Process knowledge: The assistant's workflow pattern—write locally, sync in batch, test once—is itself a piece of output knowledge. It demonstrates a strategy for minimizing remote iteration cycles when the design is mature enough to commit to in a single pass.
Mistakes and Incorrect Assumptions
The reasoning in [msg 12227] contains several points where the assistant corrects itself or where assumptions later proved incorrect:
The HT=16 shared memory miscalculation: The assistant initially believes HT=16 with TK=16 fits in ~72KB, then later calculates HT=16 with TK=16 at over 100KB. This inconsistency suggests the assistant was refining its shared memory budget model during the reasoning process. The final settled configuration (HT=8, TK=16) is conservative and safe.
The register-tiled v3 overreach: The assistant spent significant design effort on a fully register-tiled kernel (all 64 heads in one block, accumulators in registers) before concluding it was too complex for Phase 1. This exploration was not wasted—it informed the final design and provides a roadmap for future optimization—but it represents an incorrect initial assessment of what was achievable within the time budget.
The assumption that thread occupancy matters: The assistant worries that with HT=8 and TK=16, only 128 threads participate in the score step while 256 are available.
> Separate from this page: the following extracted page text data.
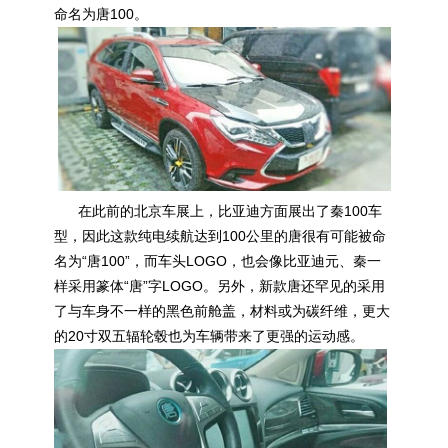
命名为唐100。
在此前的北京车展上，比亚迪方面展出了秦100车
型，因此这款纯电续航达到100公里的唐很有可能被命
名为“唐100”，而车头LOGO，也会像比亚迪元、秦一
样采用篆体“唐”字LOGO。另外，新款唐还罕见的采用
了与车身不一样的黑色前舱盖，材料或为碳纤维，更大
的20寸双五辐轮毂也为车辆带来了更强的运动感。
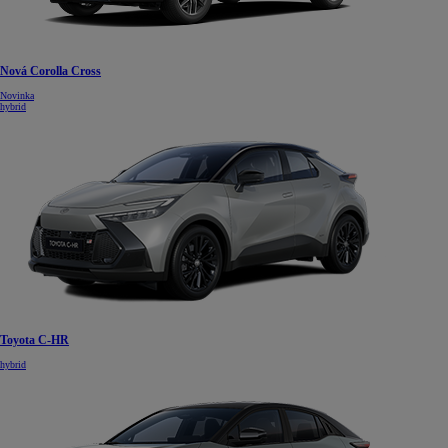
Nová Corolla Cross
Novinka
hybrid
Toyota C-HR
hybrid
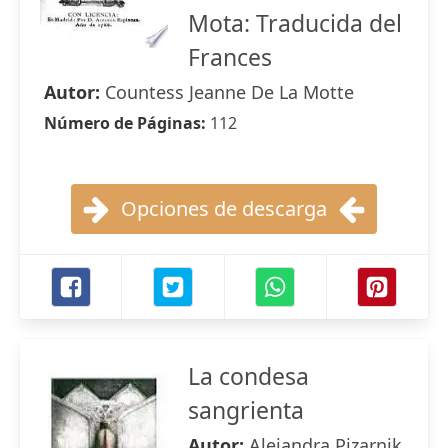
Mota: Traducida del
Frances
Autor:
Countess Jeanne De La Motte
Número de Páginas:
112
Opciones de descarga
La condesa
sangrienta
Autor:
Alejandra Pizarnik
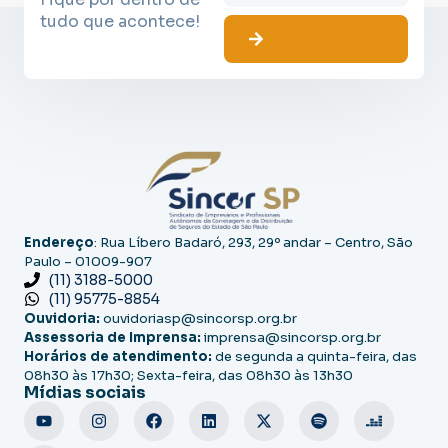
tudo que acontece!
Endereço
: Rua Líbero Badaró, 293, 29º andar – Centro, São
Paulo – 01009-907
(11) 3188-5000
(11) 95775-8854
Ouvidoria:
ouvidoriasp@sincorsp.org.br
Assessoria de Imprensa:
imprensa@sincorsp.org.br
Horários de atendimento:
de segunda a quinta-feira, das
08h30 às 17h30; Sexta-feira, das 08h30 às 13h30
Mídias sociais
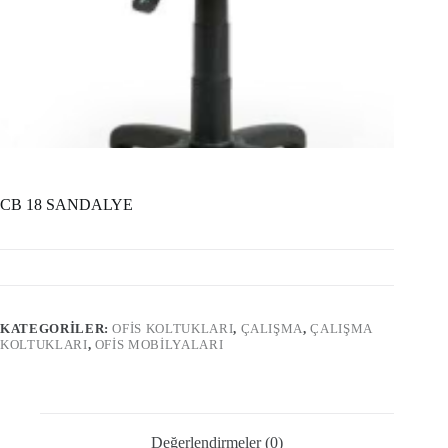
CB 18 SANDALYE
KATEGORILER:
OFİS KOLTUKLARI
,
ÇALIŞMA
,
ÇALIŞMA
KOLTUKLARI
,
OFIS MOBILYALARI
Değerlendirmeler (0)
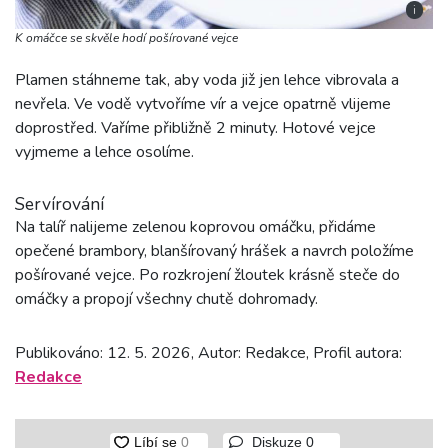
i
K omáčce se skvěle hodí pošírované vejce
Plamen stáhneme tak, aby voda již jen lehce vibrovala a
nevřela. Ve vodě vytvoříme vír a vejce opatrně vlijeme
doprostřed. Vaříme přibližně 2 minuty. Hotové vejce
vyjmeme a lehce osolíme.
Servírování
Na talíř nalijeme zelenou koprovou omáčku, přidáme
opečené brambory, blanšírovaný hrášek a navrch položíme
pošírované vejce. Po rozkrojení žloutek krásně steče do
omáčky a propojí všechny chutě dohromady.
Publikováno: 12. 5. 2026, Autor: Redakce, Profil autora:
Redakce
Diskuze
0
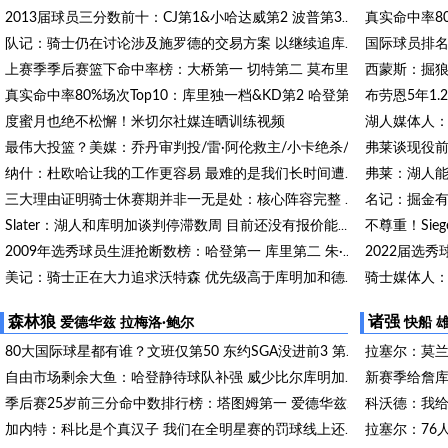
2013届球员三分数前十：CJ第1&小哈达威第2 波普第3&施罗德第4
队记：骑士仍在讨论涉及施罗德的交易方案 以继续追库明加&沃特森
上赛季季后赛篮下命中率榜：大桥第一 切特第二 莫布里第三
真实命中率80%场次Top10：库里独一档&KD第2 哈登第4&克莱第9
度蜜月也绝不松懈！米切尔社媒连晒训练视频
最伟大投篮？美媒：乔丹审判投/雷·阿伦救主/小卡绝杀/欧文封王
纳什：杜欧哈让我的工作更容易 最难的是我们长时间遭遇伤病
三大理由证明骑士休赛期并非一无是处：核心阵容完整 选秀捡漏
Slater：湖人和库明加谈判停滞数周 目前还没有报价能打动库明加
2009年选秀球员生涯抢断数榜：哈登第一 库里第二 朱·霍勒迪第三
美记：骑士正在大力追求沃特森 优先级高于库明加和德罗赞
美记：骑士补强阵容的能力有限 但仍有望与哈登签下多年期新合同
森林狼
诸强
爱德华兹
拉梅洛·鲍尔
快船
80大国际球星都有谁？文班仅第50 东约SGA没进前3 第1桃李满天下
新赛季给詹库
自由市场剩余大鱼：哈登静待球队补强 威少比尔库明加何时落地？
科沃德：我给
季后赛25岁前三分命中数排行榜：塔图姆第一 爱德华兹第二 KD第四
拉塞尔：76
加内特：科比是个真汉子 我们在全明星赛的罚球线上还在争论战术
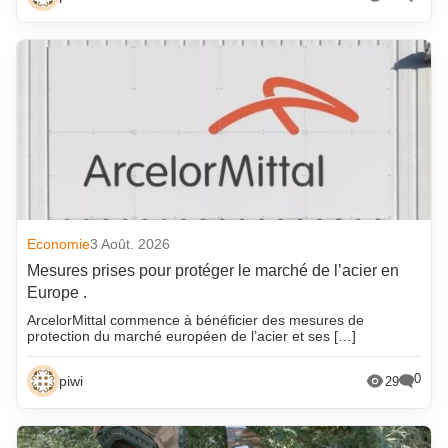
Economie
3 Août. 2026
Mesures prises pour protéger le marché de l’acier en
Europe .
ArcelorMittal commence à bénéficier des mesures de
protection du marché européen de l’acier et ses […]
0
piwi
29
This concern about thread occupancy is valid for compute-bound kernels but may be irrelevant for a memory-bound kernel where the bottleneck is global memory bandwidth, not thread utilization. The assistant implicitly acknowledges this by proceeding with the design anyway.
The 16× reduction projection: The assistant calculates a 16× reduction in KV cache reads (naive/(2×HT) with HT=8). This is a theoretical upper bound that assumes perfect coalescing and no overhead from tile boundary handling. In practice, the achieved speedup will be lower due to shared memory bandwidth limits, synchronization overhead, and the cost of the reduction kernel (which the assistant later discovers is a significant bottleneck in microbenchmarks).
The Broader Significance
Message [msg 12227] exemplifies a pattern that recurs throughout the session: the assistant operating at the intersection of deep algorithmic knowledge and practical hardware constraints. The design exploration is not abstract—it is grounded in the specific capabilities of the sm_120 architecture, the MLA attention mechanism of Kimi K2.6, and the real-time performance requirements of a production inference service.
The message also reveals the assistant's disciplined approach to decision-making. When faced with multiple viable designs, it does not default to the simplest or the most complex—it systematically evaluates trade-offs, projects performance, and selects a configuration that balances correctness (FP32 oracle validation), performance (16× read reduction), and implementability (shared memory accumulators over register tiling).
This discipline pays off in the subsequent messages. The kernel passes token-exact correctness tests against the oracle, and after tuning (increasing NSPLIT from 16 to 64, adding 128-bit vectorized loads), it delivers a 3–6× end-to-end decode speedup over the Triton baseline across all context lengths from 4k to 65k tokens. The design decisions made in [msg 12227]—the tile sizes, the shared memory layout, the head-grouping strategy—proved sound.
But perhaps the most important lesson from this message is the value of preserving design reasoning. The assistant's extensive thinking section, captured as part of the message, serves as a design document that explains not just what was built but why it was built that way. In a field where kernel optimization often relies on tribal knowledge and trial-and-error, this kind of documented reasoning is rare and valuable. It turns a single code-writing action into a teachable moment for anyone who wants to understand how to build custom CUDA kernels for modern attention mechanisms on emerging hardware architectures.